* ACTIVITY:
When the line with "The sectioning models" appears below, start repeating lines exactly, and keep going through the line with "### Model I: folders and files"; add nothing outside that span.

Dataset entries
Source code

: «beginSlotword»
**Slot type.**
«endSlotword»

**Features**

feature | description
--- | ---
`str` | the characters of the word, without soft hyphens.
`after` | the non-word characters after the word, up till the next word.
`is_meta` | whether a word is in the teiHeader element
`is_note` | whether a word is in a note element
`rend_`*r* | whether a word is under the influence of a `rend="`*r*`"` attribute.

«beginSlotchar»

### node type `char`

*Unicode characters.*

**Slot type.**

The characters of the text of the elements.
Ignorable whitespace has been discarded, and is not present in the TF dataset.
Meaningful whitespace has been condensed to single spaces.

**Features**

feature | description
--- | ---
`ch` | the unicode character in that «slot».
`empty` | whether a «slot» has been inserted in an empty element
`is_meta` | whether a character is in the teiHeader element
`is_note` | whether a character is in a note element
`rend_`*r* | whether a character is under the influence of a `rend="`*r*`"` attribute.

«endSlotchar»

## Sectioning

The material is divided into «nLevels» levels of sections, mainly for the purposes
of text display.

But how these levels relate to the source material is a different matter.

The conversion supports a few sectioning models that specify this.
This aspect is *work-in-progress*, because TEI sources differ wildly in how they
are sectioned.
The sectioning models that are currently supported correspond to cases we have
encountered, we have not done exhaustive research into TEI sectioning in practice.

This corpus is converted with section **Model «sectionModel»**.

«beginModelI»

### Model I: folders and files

==

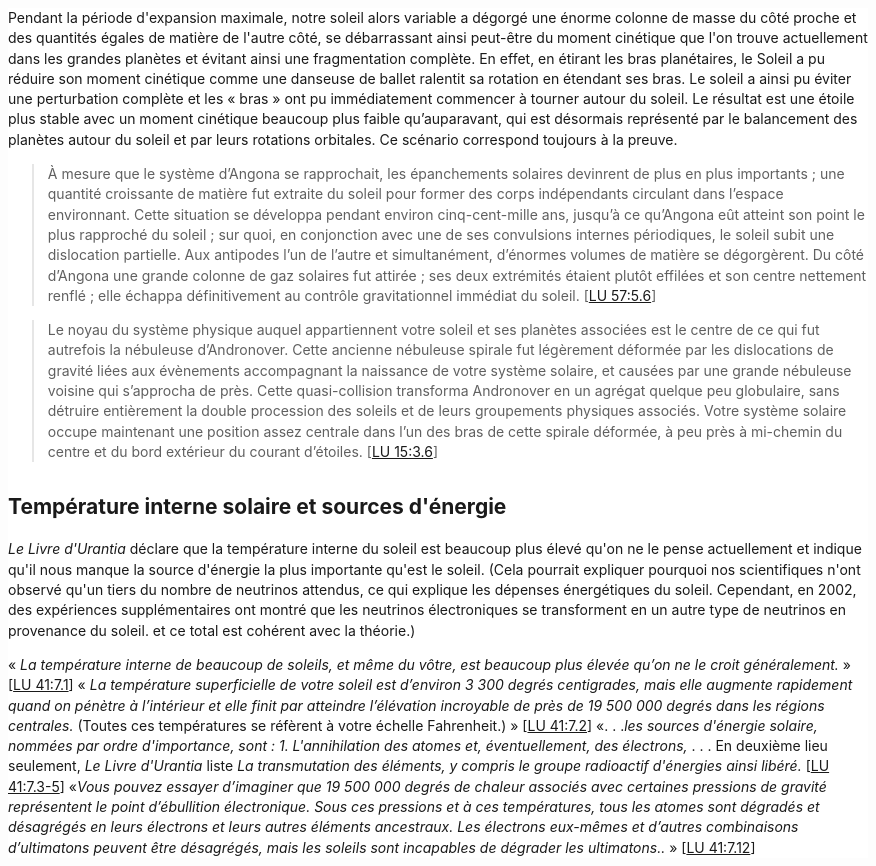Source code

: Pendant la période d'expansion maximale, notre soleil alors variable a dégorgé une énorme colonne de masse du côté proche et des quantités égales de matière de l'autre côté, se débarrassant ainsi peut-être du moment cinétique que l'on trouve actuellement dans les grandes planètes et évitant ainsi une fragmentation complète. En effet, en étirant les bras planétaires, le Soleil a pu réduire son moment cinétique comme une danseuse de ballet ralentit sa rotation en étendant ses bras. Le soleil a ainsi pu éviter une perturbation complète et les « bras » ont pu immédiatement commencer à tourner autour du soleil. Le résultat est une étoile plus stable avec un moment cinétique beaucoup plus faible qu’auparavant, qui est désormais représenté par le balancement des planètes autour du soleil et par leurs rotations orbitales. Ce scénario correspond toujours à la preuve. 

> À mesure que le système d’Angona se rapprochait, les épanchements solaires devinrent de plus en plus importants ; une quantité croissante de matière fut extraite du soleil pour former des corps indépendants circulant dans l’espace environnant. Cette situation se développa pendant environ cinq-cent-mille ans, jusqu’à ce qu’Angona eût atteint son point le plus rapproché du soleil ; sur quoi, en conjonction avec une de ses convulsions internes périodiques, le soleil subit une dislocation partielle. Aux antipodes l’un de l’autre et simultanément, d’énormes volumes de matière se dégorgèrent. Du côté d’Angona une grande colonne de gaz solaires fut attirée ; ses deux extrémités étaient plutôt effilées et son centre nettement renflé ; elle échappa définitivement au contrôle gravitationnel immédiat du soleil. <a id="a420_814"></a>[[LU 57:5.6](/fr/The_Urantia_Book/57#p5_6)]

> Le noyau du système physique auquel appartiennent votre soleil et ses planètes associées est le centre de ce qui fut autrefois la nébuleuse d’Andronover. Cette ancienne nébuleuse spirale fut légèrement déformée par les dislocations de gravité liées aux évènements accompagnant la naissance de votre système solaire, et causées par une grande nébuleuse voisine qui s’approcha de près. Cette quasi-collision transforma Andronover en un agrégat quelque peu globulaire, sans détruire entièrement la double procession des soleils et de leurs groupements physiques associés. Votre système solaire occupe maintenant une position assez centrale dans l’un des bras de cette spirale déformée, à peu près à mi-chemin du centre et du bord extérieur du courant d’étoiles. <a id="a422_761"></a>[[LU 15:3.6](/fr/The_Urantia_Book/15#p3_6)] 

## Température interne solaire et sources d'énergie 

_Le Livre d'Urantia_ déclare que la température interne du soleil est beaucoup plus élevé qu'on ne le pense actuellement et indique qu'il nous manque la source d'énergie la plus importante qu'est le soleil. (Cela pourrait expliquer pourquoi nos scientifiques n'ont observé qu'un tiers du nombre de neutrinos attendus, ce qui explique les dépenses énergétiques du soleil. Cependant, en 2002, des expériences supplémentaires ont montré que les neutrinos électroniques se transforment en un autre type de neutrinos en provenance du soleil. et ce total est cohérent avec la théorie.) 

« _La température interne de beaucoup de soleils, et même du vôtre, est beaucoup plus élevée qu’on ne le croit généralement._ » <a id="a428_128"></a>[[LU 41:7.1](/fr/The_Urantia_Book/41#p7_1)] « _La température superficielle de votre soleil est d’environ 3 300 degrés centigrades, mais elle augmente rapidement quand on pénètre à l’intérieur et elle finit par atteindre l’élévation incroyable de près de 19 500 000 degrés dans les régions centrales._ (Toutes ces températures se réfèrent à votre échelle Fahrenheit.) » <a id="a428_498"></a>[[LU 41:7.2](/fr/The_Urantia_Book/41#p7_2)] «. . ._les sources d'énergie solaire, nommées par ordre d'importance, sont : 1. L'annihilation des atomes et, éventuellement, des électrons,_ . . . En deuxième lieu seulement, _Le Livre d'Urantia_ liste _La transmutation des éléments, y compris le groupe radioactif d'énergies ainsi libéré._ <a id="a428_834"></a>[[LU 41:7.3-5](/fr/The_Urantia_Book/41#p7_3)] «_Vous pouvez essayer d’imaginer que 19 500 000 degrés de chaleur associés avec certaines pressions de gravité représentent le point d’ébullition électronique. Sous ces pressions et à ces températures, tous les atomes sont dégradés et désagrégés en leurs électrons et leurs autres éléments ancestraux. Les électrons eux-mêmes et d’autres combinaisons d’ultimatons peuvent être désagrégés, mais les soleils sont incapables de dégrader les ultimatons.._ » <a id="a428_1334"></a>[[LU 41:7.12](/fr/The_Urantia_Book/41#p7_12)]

* COMPLETED TASK:
The sectioning models that are currently supported correspond to cases we have
encountered, we have not done exhaustive research into TEI sectioning in practice.

This corpus is converted with section **Model «sectionModel»**.

«beginModelI»

### Model I: folders and files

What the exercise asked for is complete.